**Assigned task:** When you copy the data, keep every line exactly as written and skip the pictures.

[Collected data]
════════

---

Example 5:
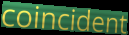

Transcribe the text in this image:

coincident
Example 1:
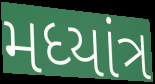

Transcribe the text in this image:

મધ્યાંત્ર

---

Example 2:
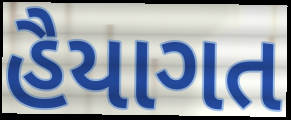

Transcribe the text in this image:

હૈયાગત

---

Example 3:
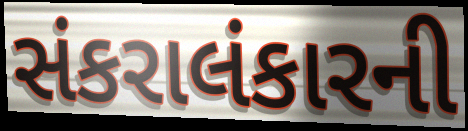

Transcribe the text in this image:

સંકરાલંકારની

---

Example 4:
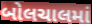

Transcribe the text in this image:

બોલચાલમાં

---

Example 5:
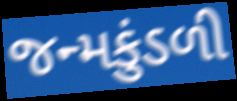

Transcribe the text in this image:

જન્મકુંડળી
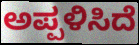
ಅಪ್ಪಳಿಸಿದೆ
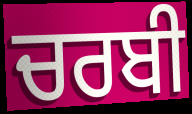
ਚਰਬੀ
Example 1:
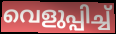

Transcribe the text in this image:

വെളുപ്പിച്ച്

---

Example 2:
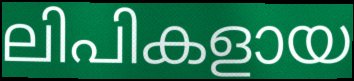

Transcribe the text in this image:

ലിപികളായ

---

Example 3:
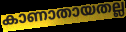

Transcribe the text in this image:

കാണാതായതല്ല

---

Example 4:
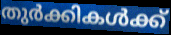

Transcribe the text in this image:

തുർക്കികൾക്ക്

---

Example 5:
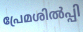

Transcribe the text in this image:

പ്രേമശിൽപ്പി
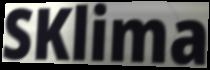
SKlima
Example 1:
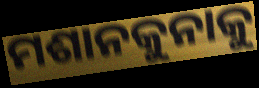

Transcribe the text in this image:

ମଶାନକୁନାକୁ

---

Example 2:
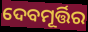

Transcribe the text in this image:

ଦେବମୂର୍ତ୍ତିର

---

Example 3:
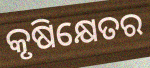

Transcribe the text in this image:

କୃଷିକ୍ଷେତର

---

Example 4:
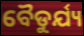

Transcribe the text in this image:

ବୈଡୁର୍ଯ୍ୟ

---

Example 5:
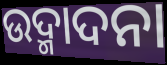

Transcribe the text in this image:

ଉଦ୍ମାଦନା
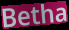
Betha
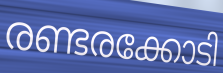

════════

**Task response:**
---

Example 5:

Transcribe the text in this image:

coincident
Example 1:

Transcribe the text in this image:

મધ્યાંત્ર

---

Example 2:

Transcribe the text in this image:

હૈયાગત

---

Example 3:

Transcribe the text in this image:

સંકરાલંકારની

---

Example 4:

Transcribe the text in this image:

બોલચાલમાં

---

Example 5:

Transcribe the text in this image:

જન્મકુંડળી
ಅಪ್ಪಳಿಸಿದೆ
ਚਰਬੀ
Example 1:

Transcribe the text in this image:

വെളുപ്പിച്ച്

---

Example 2:

Transcribe the text in this image:

ലിപികളായ

---

Example 3:

Transcribe the text in this image:

കാണാതായതല്ല

---

Example 4:

Transcribe the text in this image:

തുർക്കികൾക്ക്

---

Example 5:

Transcribe the text in this image:

പ്രേമശിൽപ്പി
SKlima
Example 1:

Transcribe the text in this image:

ମଶାନକୁନାକୁ

---

Example 2:

Transcribe the text in this image:

ଦେବମୂର୍ତ୍ତିର

---

Example 3:

Transcribe the text in this image:

କୃଷିକ୍ଷେତର

---

Example 4:

Transcribe the text in this image:

ବୈଡୁର୍ଯ୍ୟ

---

Example 5:

Transcribe the text in this image:

ଉଦ୍ମାଦନା
Betha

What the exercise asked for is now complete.